Le rêve de mes parents était que nous travaillions ensemble, mais ils m’ont toujours donné le choix. Si un jour j’ai des enfants, je veux faire la même chose et les encourager à poursuivre leurs rêves, quels qu’ils soient.
Tu travailles aujourd’hui avec tes quatre frères et sœurs. Quels sont les avantages et les inconvénients de travailler avec les membres de sa famille? Penses-tu que c’est l’une des clés de votre succès?
Pour moi, travailler avec sa famille comporte plein d’avantages : les valeurs communes, la complicité, la confiance, la compréhension du travail, la fierté familiale… Je nous compare souvent aux cinq doigts de la main : nous avons cinq personnalités différentes et chacun de nous possède un rôle distinct et complémentaire dans l’entreprise.
« Pour nous, c’est beaucoup plus qu’une simple job : tout notre cœur est dans la business! »
La famille Pham aujourd’hui : « Aujourd’hui, mes parents sont à la retraite et s’occupent de leurs petits-enfants. Ils ont accompli leurs rêves et ça me rend très fière. »
Qu’est-ce que tu aimes le plus de ton travail?
Ce que j’aime le plus, c’est aider les membres de notre équipe à atteindre leurs objectifs, à se surpasser et à réaliser leurs rêves. Quand l’équipe atteint son plein potentiel, c’est ce qui me fait vibrer.
Pourquoi as-tu choisi de t’inscrire au programme Hautes Études en gestion hôtelière internationale (HEGHI) de l’ITHQ après avoir fait un bac en commerce à McGill?

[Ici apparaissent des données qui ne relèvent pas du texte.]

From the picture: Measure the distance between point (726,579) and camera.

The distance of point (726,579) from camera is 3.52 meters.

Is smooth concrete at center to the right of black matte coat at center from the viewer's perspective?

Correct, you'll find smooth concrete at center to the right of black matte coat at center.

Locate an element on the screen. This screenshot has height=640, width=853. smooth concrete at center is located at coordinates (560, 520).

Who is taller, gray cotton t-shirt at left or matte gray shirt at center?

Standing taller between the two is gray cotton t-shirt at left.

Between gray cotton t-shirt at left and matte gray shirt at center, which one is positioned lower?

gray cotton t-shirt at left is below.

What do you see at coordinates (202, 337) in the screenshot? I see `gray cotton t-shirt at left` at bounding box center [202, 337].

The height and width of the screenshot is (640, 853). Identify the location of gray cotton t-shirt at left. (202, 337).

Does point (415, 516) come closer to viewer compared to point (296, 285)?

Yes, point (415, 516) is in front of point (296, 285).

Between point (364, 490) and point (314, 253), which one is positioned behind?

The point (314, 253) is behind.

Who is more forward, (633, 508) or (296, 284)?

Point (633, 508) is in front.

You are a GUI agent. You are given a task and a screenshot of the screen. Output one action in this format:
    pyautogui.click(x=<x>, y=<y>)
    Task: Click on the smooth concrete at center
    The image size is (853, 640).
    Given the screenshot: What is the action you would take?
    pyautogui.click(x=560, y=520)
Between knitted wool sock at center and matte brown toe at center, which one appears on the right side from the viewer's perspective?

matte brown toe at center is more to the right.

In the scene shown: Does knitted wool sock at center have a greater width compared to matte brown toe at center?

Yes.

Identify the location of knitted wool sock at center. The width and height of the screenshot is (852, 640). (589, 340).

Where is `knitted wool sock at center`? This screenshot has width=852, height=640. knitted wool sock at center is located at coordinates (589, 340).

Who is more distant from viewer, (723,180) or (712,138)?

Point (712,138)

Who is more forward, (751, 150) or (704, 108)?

Quand j’ai reçu mon diplôme de McGill, j’avais 22 ans et la seule expérience que j’avais me venait de l’entreprise familiale. Je travaillais alors dans les deux restaurants dont nous sommes propriétaires ( Tamashi et Kyomi) et je trouvais qu’il me manquait des outils afin de faire face aux enjeux d’une industrie où la compétition est forte.
Le programme HEGHI m’a fourni des expériences concrètes, des connaissances applicables directement et des outils aussi structurants qu’efficaces. Les stages que j’ai réalisés pendant le programme m’ont amenée à travailler dans de grandes entreprises et à voir comment les choses se font ailleurs.
« L’ITHQ m’a offert un réseau dans l’industrie hôtelière et des pairs avec qui discuter, partager et apprendre. »
L’entreprise fondée par tes parents a récemment célébré son 30e anniversaire. Comment imagines-tu l’avenir? De quoi aura l’air votre entreprise dans 30 ans?
Notre objectif est de devenir la marque de référence pour des produits vietnamiens de qualité, au Québec et à travers le monde. Nous lançons d’ailleurs cette année une toute nouvelle marque, Saigon Gourmet, une gamme de produits vietnamiens accessibles et santé, certifiés Aliments du Québec.
Que donnerais-tu comme conseils à une étudiante qui aimerait fonder sa propre entreprise dans le milieu de la restauration ou de l’alimentation?
Bien s’entourer! Ne pas avoir peur de travailler avec des experts meilleurs que soi-même. Pour ma part, je suis chanceuse : j’ai commencé avec une équipe de cinq frères et sœurs et aujourd’hui, je travaille avec une belle grande famille de 250 personnes. C’est d’ailleurs notre devise : one dream, one team!